15. NORCAL Mutual Insurance Company: "Electronic Health Records: Recognizing and Managing the Risks" (PDF here)

My healthcare informatics graduate students are well aware of studies such as these.

[Feb. 2011 addendum: see a much longer list at this link - An Updated Reading List on Health IT - ed.]

Why isn't ONC Chairman Dr. Blumenthal?

Perhaps equally as remarkable is this from Trinity Health, the healthcare system whose health IT crashed:

We are not aware of any patient safety or quality of care issues caused by this event,” he said.

Many of the "safety and quality" issues due to erroneous data in charts can come out weeks, months or even years later. The issue that the health IT cheerleaders seem to ignore is risk.

Has the erroneous data been identified and corrected, I wonder?

Probably not.
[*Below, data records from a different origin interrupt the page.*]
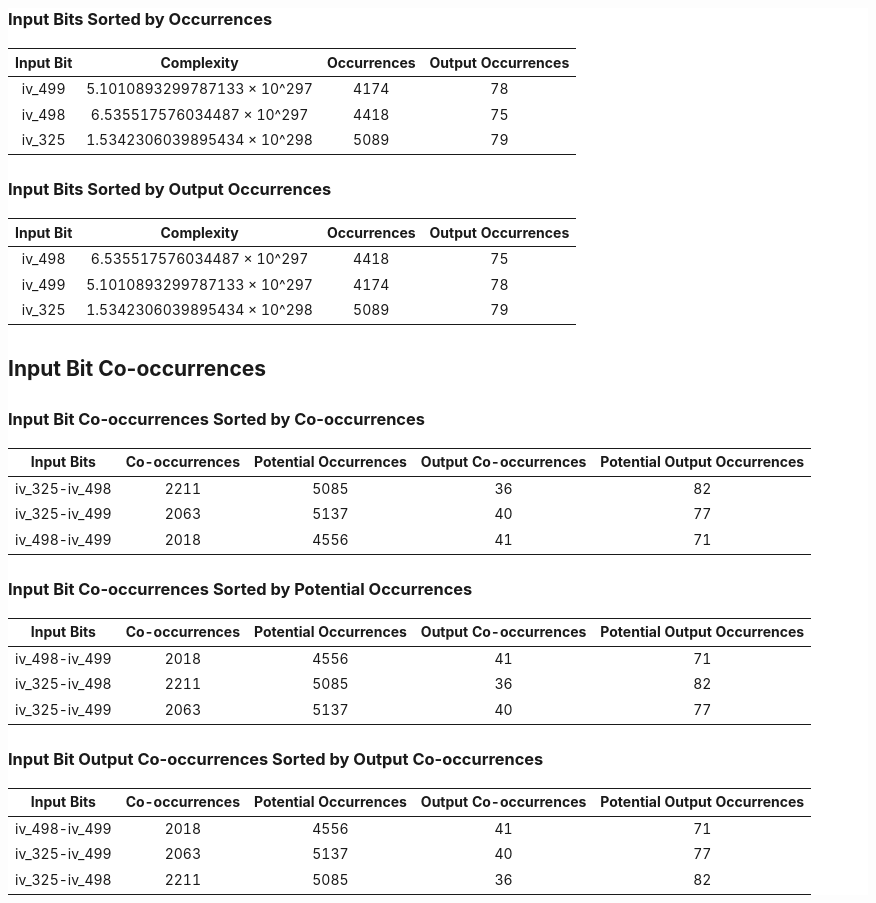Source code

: ### Input Bits Sorted by Occurrences

| Input Bit | Complexity | Occurrences | Output Occurrences |
|:---------:|:----------:|:-----------:|:------------------:|
| iv_499 | 5.1010893299787133 × 10^297 | 4174 | 78 |
| iv_498 | 6.535517576034487 × 10^297 | 4418 | 75 |
| iv_325 | 1.5342306039895434 × 10^298 | 5089 | 79 |

### Input Bits Sorted by Output Occurrences

| Input Bit | Complexity | Occurrences | Output Occurrences |
|:---------:|:----------:|:-----------:|:------------------:|
| iv_498 | 6.535517576034487 × 10^297 | 4418 | 75 |
| iv_499 | 5.1010893299787133 × 10^297 | 4174 | 78 |
| iv_325 | 1.5342306039895434 × 10^298 | 5089 | 79 |

## Input Bit Co-occurrences

### Input Bit Co-occurrences Sorted by Co-occurrences

| Input Bits | Co-occurrences | Potential Occurrences | Output Co-occurrences | Potential Output Occurrences |
|:----------:|:--------------:|:---------------------:|:---------------------:|:----------------------------:|
| iv_325-iv_498 | 2211 | 5085 | 36 | 82 |
| iv_325-iv_499 | 2063 | 5137 | 40 | 77 |
| iv_498-iv_499 | 2018 | 4556 | 41 | 71 |

### Input Bit Co-occurrences Sorted by Potential Occurrences

| Input Bits | Co-occurrences | Potential Occurrences | Output Co-occurrences | Potential Output Occurrences |
|:----------:|:--------------:|:---------------------:|:---------------------:|:----------------------------:|
| iv_498-iv_499 | 2018 | 4556 | 41 | 71 |
| iv_325-iv_498 | 2211 | 5085 | 36 | 82 |
| iv_325-iv_499 | 2063 | 5137 | 40 | 77 |

### Input Bit Output Co-occurrences Sorted by Output Co-occurrences

| Input Bits | Co-occurrences | Potential Occurrences | Output Co-occurrences | Potential Output Occurrences |
|:----------:|:--------------:|:---------------------:|:---------------------:|:----------------------------:|
| iv_498-iv_499 | 2018 | 4556 | 41 | 71 |
| iv_325-iv_499 | 2063 | 5137 | 40 | 77 |
| iv_325-iv_498 | 2211 | 5085 | 36 | 82 |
According to the Huffington Post Investigative Fund article, they don't even know what caused the problem:

... While doctors were concerned about the problems, ...

[well, yes, I'd be quite frightened myself, especially considering who
holds the liabilities for health IT defects - ed.]

... Shivinsky said that most are happy with the system and would “never go back to paper.”

[That sounds very nice. Is it true? - ed.]

Meanwhile technicians are still trying to figure out the root cause. “We’ll get to the bottom of it and fix it,” he said.

Eventually, I would hope, since the kludged "correction" I heard about is that clinicians can now only open one electronic patient chart at a time, potentially slowing and impairing their work.

I've emailed Mr. Shrivinsky asking if they'd truly identified and remediated the problem yet.